In ASCII, each character is represented by a single byte. Thus, a single ASCII character can be stored in Go as a byte data type. In contrast, Unicode characters outside the simple ASCII set are comprised of multiple bytes up to a maximum of 4 bytes. The rune data type, which stores a maximum of 4 bytes, can thus represent any Unicode character in existence.

Strings are used to represent a sequence of multiple characters. In Go, all string literals are valid UTF-8 encoded. String values do have this guarantee. Internally, strings are comprised of a slice of arbitrary bytes. In the case where the string contains multi-byte characters, we need to use Unicode-aware functions, which are able to correctly combine the individual bytes into runes.
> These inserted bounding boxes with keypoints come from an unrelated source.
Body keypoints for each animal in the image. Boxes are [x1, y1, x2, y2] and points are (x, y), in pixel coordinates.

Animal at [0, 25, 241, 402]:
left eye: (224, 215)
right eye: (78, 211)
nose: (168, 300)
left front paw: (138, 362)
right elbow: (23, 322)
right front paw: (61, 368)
In the special case where the string only contains single-byte characters, Unicode-unaware and Unicode-aware functions return the same results since each character is a single rune which is a single byte.

Notes

[1] This is hardly surprising- Go was actually conceived by the same creators of UTF-8, the most popular character-encoding scheme for Unicode.

[2] For more information on Unicode, see A No Nonsense Guide to Unicode

[3] The reason for this alias is down to semantics- byte clearly expresses the intention that the corresponding integer value is used to represent a character and not a standard 8-bit, unsigned integer.
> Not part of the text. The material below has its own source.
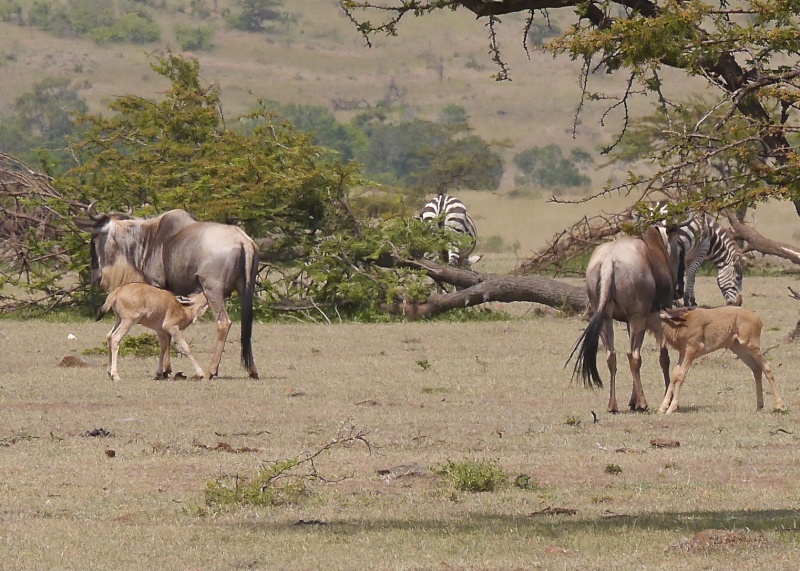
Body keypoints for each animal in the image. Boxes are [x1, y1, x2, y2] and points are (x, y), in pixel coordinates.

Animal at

[4] An escape sequence is a sequence of characters that are used to represent characters that would otherwise be difficult to textually represent including newlines, whitespace characters etc. Adding one or more escape sequences to a string is known as escaping.

[5] A string is actually a byte sequence wrapper. The implementation looks something like:

type string struct {
   elements *byte //underlying bytes
   len int // number of bytes
}